É para esse engajamento que especialistas olham com atenção. Embora uma virada do republicano seja bastante improvável, não se pode desprezar a grande base eleitoral que ele tem. Se conseguir repetir e ampliar o feito de 2016, Trump pode ser reeleito.

A pandemia também expandiu o voto por correio, o que analistas dizem que favorece o candidato democrata, já que indica mais engajamento. Não à toa, o atual presidente coloca em suspeição a medida, indicando fraude —mesmo que ele já tenha usado o voto por correio no passado.

Resultado pode levar dias

Justamente por causa do voto por correio, o resultado das eleições pode sair apenas nos próximo dias e não na próxima madrugada. Alguns estados poderão receber as correspondências de seus eleitores amanhã ou ainda mais tarde. Estados importantes para o pleito, como Michigan e Pensilvânia, já avisaram que a contagem pode levar dias.

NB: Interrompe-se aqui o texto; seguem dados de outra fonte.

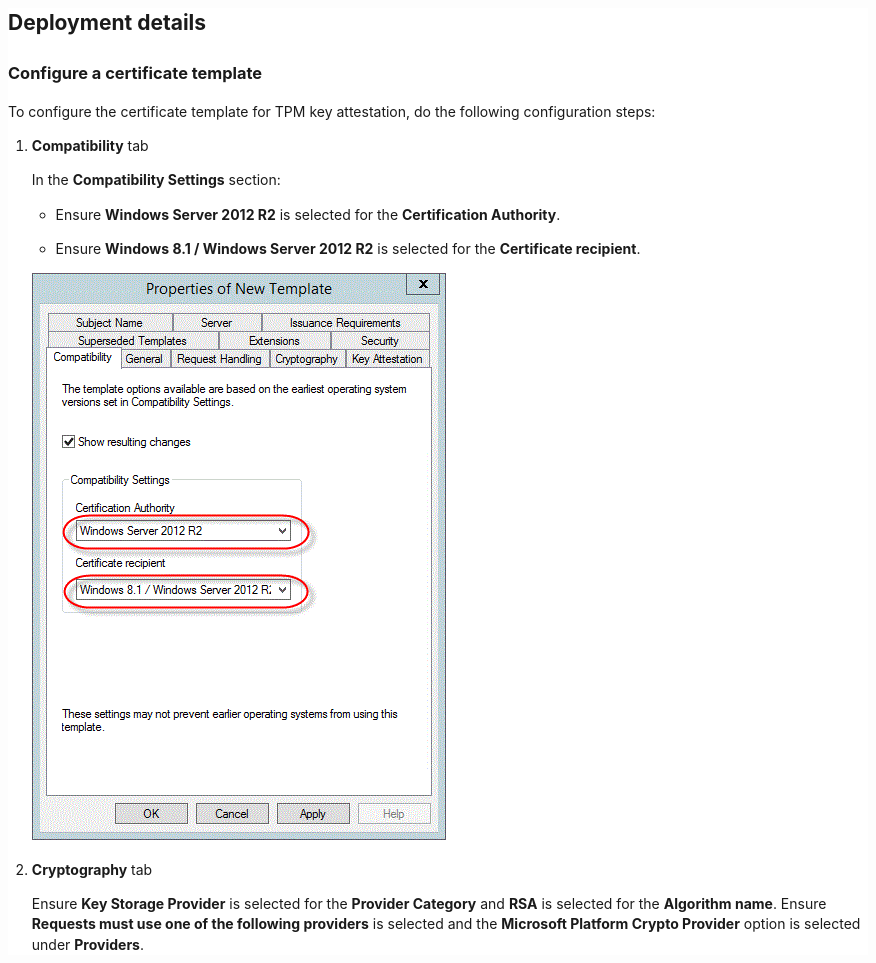 ## <a name="BKMK_DeploymentDetails"></a>Deployment details

### <a name="BKMK_ConfigCertTemplate"></a>Configure a certificate template
To configure the certificate template for TPM key attestation, do the following configuration steps:

1.  **Compatibility** tab

    In the **Compatibility Settings** section:

    -   Ensure **Windows Server 2012 R2** is selected for the **Certification Authority**.

    -   Ensure **Windows 8.1 / Windows Server 2012 R2** is selected for the **Certificate recipient**.

    ![Screenshot that highlights the Certificate recipient list.](media/TPM-Key-Attestation/GTR_ADDS_CompatibilityTab.gif)

2.  **Cryptography** tab

    Ensure **Key Storage Provider** is selected for the **Provider Category** and **RSA** is selected for the **Algorithm name**. Ensure **Requests must use one of the following providers** is selected and the **Microsoft Platform Crypto Provider** option is selected under **Providers**.
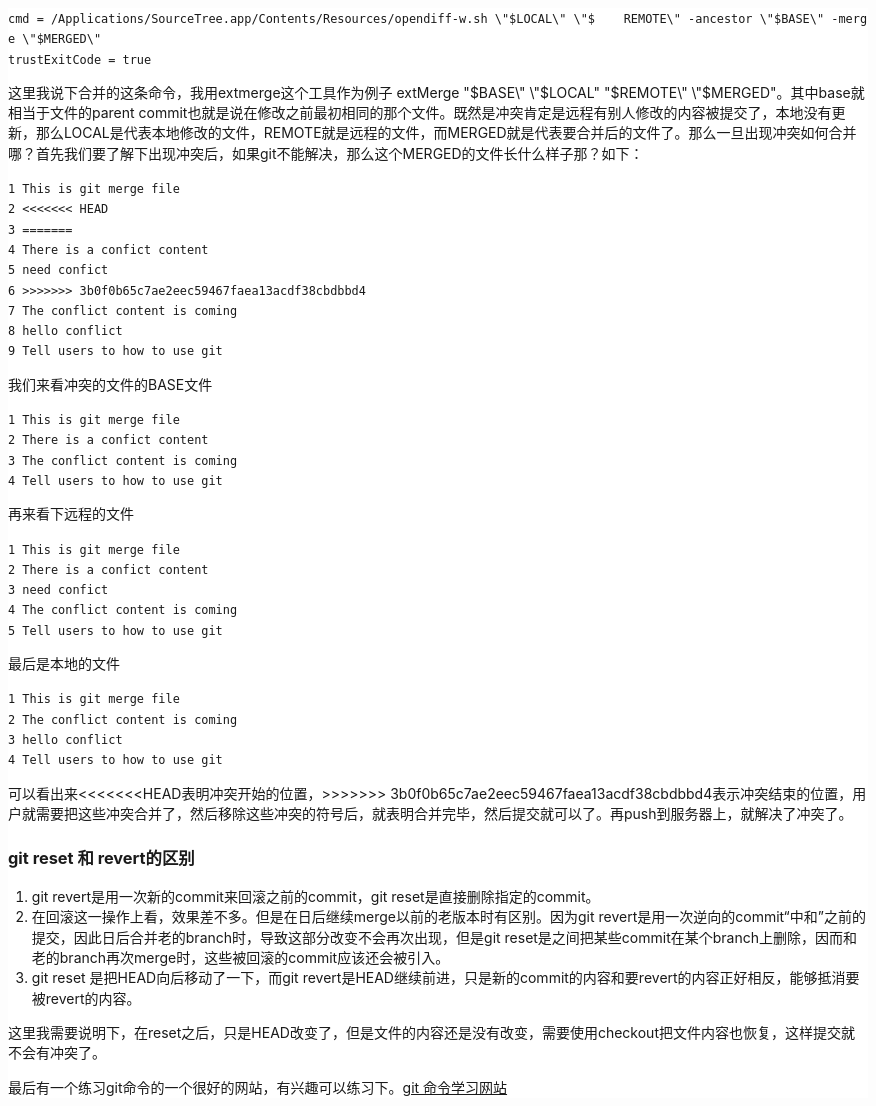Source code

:     cmd = /Applications/SourceTree.app/Contents/Resources/opendiff-w.sh \"$LOCAL\" \"$    REMOTE\" -ancestor \"$BASE\" -merge \"$MERGED\"
    trustExitCode = true

 这里我说下合并的这条命令，我用extmerge这个工具作为例子 extMerge \"$BASE\" \"$LOCAL\" \"$REMOTE\" \"$MERGED\"。其中base就相当于文件的parent commit也就是说在修改之前最初相同的那个文件。既然是冲突肯定是远程有别人修改的内容被提交了，本地没有更新，那么LOCAL是代表本地修改的文件，REMOTE就是远程的文件，而MERGED就是代表要合并后的文件了。那么一旦出现冲突如何合并哪？首先我们要了解下出现冲突后，如果git不能解决，那么这个MERGED的文件长什么样子那？如下：

    1 This is git merge file
    2 <<<<<<< HEAD
    3 =======
    4 There is a confict content
    5 need confict
    6 >>>>>>> 3b0f0b65c7ae2eec59467faea13acdf38cbdbbd4
    7 The conflict content is coming
    8 hello conflict
    9 Tell users to how to use git

  我们来看冲突的文件的BASE文件

    1 This is git merge file
    2 There is a confict content
    3 The conflict content is coming
    4 Tell users to how to use git 

  再来看下远程的文件

    1 This is git merge file
    2 There is a confict content
    3 need confict
    4 The conflict content is coming
    5 Tell users to how to use git 

  最后是本地的文件

    1 This is git merge file
    2 The conflict content is coming
    3 hello conflict
    4 Tell users to how to use git 


  可以看出来<<<<<<<HEAD表明冲突开始的位置，>>>>>>> 3b0f0b65c7ae2eec59467faea13acdf38cbdbbd4表示冲突结束的位置，用户就需要把这些冲突合并了，然后移除这些冲突的符号后，就表明合并完毕，然后提交就可以了。再push到服务器上，就解决了冲突了。

### git reset 和 revert的区别

1. git revert是用一次新的commit来回滚之前的commit，git reset是直接删除指定的commit。 
2. 在回滚这一操作上看，效果差不多。但是在日后继续merge以前的老版本时有区别。因为git revert是用一次逆向的commit“中和”之前的提交，因此日后合并老的branch时，导致这部分改变不会再次出现，但是git reset是之间把某些commit在某个branch上删除，因而和老的branch再次merge时，这些被回滚的commit应该还会被引入。 
3. git reset 是把HEAD向后移动了一下，而git revert是HEAD继续前进，只是新的commit的内容和要revert的内容正好相反，能够抵消要被revert的内容。

这里我需要说明下，在reset之后，只是HEAD改变了，但是文件的内容还是没有改变，需要使用checkout把文件内容也恢复，这样提交就不会有冲突了。

最后有一个练习git命令的一个很好的网站，有兴趣可以练习下。[git 命令学习网站][8]

[1]: http://git-scm.com/book/zh/
[2]: http://git-scm.com/book/zh/%E8%B5%B7%E6%AD%A5-%E5%AE%89%E8%A3%85-Git
[3]: http://zh.wikipedia.org/zh-cn/RSA%E5%8A%A0%E5%AF%86%E6%BC%94%E7%AE%97%E6%B3%95
[4]: http://www.xbc.me/install-git-on-windows/
[5]: http://blog.csdn.net/spring21st/article/details/11222795
[6]: http://git-scm.com/book/zh/%E8%B5%B7%E6%AD%A5-%E5%88%9D%E6%AC%A1%E8%BF%90%E8%A1%8C-Git-%E5%89%8D%E7%9A%84%E9%85%8D%E7%BD%AE
[7]: http://www.cnblogs.com/springbarley/archive/2012/11/03/2752984.html
[8]: http://pcottle.github.io/learnGitBranching/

Outro ponto importante é que a votação antecipada já sinalizou que os votos por correio estão aumentando a quantidade de "votos provisórios" —aqueles de eleitores com elegibilidade questionada. Estes eleitores podem votar provisoriamente, mas a participação deles só é computada após a verificação da elegibilidade.

Em caso de derrota de Trump, existe ainda outra possibilidade: a eleição poder ser judicializada. O presidente já sinalizou que não irá aceitar o resultado. Ele pode pedir uma recontagem e levar a questão à Justiça. Especialistas temem o movimento, pois a Suprema Corte tem uma ampla maioria de conservadores que poderiam favorecer Trump, enfraquecendo a democracia americana.